▸ Objective A: Copy these lines from the records verbatim, starting at the line that contains "collector number: 7026" and ending after the line that contains "collectors: G. B. Aiton".

▬▬▬

Triggering environmental transformation on large land holdings

This project will use an established conceptual framework for understanding transformational change in agriculture (the ‘Triggering Change Model’), to assess how substantive environmental changes in large land-holding trajectories can be enabled. Large landholders are high impact but ‘hard-to-reach’ and will be brought into the research through Scottish Land and Estates, a popular membership organisation. Interviews will assess change trajectories on large holdings, with a specific focus on succession processes (a well-recognised moment for change which is internal to the landholding unit). Workshops will be conducted with interview participants to assess the effectiveness of climate change mapping tools (a novel, external means of triggering change). Findings will be analysed to identify best practice in supporting the managers of large land holdings to make transformational change, enabling industry organisations to better support their members, and provide a foundation for future research which integrate social and natural sciences.

Project lead: Naomi Beingessner (The James Hutton Institute)

Project collaborators: Large landowners recruited through Scottish Land and Estates (SLE), facilitated by Eleanor Kay (SLE Senior Policy Advisor),  Annie McKee (The James Hutton Institute), Mike Rivington (The James Hutton Institute), Mohamed Jabloun (The James Hutton Institute), Lee-Ann Sutherland (The James Hutton Institute)

▬▬▬

▸ Objective B:
Answer these questions about the project description:
(i) Through which membership organization will large landholders be brought into the research?
(ii) Who is the project lead, and at which institution?
(iii) What role does Eleanor Kay hold?

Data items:
▬▬▬

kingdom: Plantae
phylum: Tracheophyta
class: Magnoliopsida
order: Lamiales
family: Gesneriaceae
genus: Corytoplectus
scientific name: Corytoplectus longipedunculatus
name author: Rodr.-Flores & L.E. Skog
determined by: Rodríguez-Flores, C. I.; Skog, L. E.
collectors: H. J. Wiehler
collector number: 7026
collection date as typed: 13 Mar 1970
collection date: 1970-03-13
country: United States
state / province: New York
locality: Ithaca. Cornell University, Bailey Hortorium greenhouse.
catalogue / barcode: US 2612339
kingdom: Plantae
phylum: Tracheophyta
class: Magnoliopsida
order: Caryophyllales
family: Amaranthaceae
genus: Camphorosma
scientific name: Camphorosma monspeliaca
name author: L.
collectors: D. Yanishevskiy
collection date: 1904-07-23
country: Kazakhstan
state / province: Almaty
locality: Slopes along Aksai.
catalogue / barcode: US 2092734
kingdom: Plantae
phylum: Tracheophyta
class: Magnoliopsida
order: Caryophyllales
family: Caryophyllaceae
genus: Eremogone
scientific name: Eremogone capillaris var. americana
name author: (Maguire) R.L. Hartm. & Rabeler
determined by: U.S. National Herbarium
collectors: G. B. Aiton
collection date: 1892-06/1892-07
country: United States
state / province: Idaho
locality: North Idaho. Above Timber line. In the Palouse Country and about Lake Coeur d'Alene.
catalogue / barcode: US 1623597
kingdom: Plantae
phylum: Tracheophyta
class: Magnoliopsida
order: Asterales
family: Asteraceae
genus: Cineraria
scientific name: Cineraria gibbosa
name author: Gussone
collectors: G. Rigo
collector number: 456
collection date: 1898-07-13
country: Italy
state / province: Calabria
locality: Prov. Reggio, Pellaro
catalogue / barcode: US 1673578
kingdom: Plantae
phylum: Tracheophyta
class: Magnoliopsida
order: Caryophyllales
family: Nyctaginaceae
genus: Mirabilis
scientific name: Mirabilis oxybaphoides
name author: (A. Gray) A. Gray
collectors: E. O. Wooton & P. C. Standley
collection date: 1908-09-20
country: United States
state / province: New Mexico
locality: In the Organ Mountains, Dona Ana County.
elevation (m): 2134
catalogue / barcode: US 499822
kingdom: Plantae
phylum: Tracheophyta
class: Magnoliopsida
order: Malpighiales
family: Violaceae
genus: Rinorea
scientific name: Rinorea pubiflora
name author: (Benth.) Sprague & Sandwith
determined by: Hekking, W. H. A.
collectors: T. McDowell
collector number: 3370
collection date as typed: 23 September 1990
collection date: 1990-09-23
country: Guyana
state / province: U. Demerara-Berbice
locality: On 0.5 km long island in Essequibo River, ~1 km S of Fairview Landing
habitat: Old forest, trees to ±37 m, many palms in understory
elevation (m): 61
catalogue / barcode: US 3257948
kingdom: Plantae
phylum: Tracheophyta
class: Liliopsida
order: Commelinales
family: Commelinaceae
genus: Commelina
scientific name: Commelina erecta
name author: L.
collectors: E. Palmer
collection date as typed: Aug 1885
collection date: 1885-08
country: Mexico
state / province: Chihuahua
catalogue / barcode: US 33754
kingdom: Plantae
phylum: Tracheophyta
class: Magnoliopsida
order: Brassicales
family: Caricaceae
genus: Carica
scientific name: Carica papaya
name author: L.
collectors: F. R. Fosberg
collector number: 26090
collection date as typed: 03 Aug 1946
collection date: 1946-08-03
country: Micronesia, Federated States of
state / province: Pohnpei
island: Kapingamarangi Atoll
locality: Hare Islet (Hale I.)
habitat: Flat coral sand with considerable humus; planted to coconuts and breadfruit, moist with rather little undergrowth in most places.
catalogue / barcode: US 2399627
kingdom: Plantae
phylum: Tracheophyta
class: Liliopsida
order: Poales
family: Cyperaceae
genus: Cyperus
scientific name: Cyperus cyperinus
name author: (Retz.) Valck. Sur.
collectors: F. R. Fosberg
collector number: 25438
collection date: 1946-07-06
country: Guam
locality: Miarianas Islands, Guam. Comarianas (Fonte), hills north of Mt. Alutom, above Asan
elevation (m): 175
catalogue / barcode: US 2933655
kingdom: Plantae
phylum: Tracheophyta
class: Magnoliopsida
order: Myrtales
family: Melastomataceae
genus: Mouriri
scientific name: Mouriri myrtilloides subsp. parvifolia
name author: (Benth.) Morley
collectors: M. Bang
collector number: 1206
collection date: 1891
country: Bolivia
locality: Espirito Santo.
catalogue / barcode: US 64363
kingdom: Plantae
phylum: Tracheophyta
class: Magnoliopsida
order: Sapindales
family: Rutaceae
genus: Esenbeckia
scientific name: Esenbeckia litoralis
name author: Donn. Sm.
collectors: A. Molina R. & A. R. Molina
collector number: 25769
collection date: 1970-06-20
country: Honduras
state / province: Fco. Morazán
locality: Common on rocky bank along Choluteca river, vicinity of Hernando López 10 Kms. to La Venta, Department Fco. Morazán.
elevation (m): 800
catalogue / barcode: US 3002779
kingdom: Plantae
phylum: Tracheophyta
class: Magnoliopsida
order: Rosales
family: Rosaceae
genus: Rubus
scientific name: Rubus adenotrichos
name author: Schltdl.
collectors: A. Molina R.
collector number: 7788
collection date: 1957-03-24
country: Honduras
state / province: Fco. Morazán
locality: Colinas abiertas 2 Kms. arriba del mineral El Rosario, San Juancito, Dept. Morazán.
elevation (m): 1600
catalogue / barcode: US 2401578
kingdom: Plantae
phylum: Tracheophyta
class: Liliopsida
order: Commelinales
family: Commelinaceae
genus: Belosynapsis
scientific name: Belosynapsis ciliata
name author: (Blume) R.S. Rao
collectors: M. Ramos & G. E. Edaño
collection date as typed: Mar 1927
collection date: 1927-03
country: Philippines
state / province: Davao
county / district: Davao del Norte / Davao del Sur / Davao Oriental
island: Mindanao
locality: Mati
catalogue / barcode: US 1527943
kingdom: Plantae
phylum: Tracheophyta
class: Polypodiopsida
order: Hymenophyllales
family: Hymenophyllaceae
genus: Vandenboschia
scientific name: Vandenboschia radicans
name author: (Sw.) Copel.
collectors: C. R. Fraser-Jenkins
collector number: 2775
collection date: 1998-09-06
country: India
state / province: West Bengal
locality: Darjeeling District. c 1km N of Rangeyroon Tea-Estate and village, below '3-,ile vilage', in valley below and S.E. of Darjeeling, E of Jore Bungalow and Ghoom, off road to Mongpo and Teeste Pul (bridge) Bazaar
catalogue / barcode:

▬▬▬

▸ Final answer A:
collector number: 7026
collection date as typed: 13 Mar 1970
collection date: 1970-03-13
country: United States
state / province: New York
locality: Ithaca. Cornell University, Bailey Hortorium greenhouse.
catalogue / barcode: US 2612339
kingdom: Plantae
phylum: Tracheophyta
class: Magnoliopsida
order: Caryophyllales
family: Amaranthaceae
genus: Camphorosma
scientific name: Camphorosma monspeliaca
name author: L.
collectors: D. Yanishevskiy
collection date: 1904-07-23
country: Kazakhstan
state / province: Almaty
locality: Slopes along Aksai.
catalogue / barcode: US 2092734
kingdom: Plantae
phylum: Tracheophyta
class: Magnoliopsida
order: Caryophyllales
family: Caryophyllaceae
genus: Eremogone
scientific name: Eremogone capillaris var. americana
name author: (Maguire) R.L. Hartm. & Rabeler
determined by: U.S. National Herbarium
collectors: G. B. Aiton

▸ Final answer B:
(i) Scottish Land and Estates
(ii) Naomi Beingessner, The James Hutton Institute
(iii) SLE Senior Policy Advisor